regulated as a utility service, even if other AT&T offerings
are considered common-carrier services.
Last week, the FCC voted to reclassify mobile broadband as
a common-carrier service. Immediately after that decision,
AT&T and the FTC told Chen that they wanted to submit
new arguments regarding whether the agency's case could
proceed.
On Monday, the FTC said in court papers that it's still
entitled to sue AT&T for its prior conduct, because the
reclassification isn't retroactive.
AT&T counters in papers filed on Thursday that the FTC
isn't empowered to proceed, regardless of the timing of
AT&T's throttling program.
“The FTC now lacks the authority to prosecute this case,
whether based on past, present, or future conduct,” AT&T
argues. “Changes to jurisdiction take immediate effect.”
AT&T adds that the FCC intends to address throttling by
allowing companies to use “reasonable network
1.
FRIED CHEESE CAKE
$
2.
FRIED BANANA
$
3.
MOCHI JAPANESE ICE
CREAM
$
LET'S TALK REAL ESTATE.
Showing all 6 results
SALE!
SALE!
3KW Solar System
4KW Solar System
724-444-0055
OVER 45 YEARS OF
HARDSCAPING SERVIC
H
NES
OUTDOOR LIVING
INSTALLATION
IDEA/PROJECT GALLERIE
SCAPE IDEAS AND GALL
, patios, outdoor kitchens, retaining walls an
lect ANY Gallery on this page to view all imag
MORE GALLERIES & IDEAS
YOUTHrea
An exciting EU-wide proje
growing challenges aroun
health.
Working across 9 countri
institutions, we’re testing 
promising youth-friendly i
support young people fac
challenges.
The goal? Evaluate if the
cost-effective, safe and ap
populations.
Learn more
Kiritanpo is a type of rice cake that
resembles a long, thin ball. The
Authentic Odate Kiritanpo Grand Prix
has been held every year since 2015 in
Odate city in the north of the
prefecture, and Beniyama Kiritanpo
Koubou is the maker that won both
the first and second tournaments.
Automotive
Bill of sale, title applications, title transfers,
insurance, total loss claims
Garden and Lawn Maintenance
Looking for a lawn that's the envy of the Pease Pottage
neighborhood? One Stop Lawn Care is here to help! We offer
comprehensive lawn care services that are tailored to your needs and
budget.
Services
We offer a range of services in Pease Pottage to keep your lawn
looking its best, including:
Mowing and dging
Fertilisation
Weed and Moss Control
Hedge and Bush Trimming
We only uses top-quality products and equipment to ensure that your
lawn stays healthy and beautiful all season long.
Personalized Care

**WORK TO BE COMPLETED**
Can you copy out, word for word, the lines running from the start of the entries through the line that contains "AT&T counters in", including that line?

**TASK RESPONSE**
regulated as a utility service, even if other AT&T offerings
are considered common-carrier services.
Last week, the FCC voted to reclassify mobile broadband as
a common-carrier service. Immediately after that decision,
AT&T and the FTC told Chen that they wanted to submit
new arguments regarding whether the agency's case could
proceed.
On Monday, the FTC said in court papers that it's still
entitled to sue AT&T for its prior conduct, because the
reclassification isn't retroactive.
AT&T counters in papers filed on Thursday that the FTC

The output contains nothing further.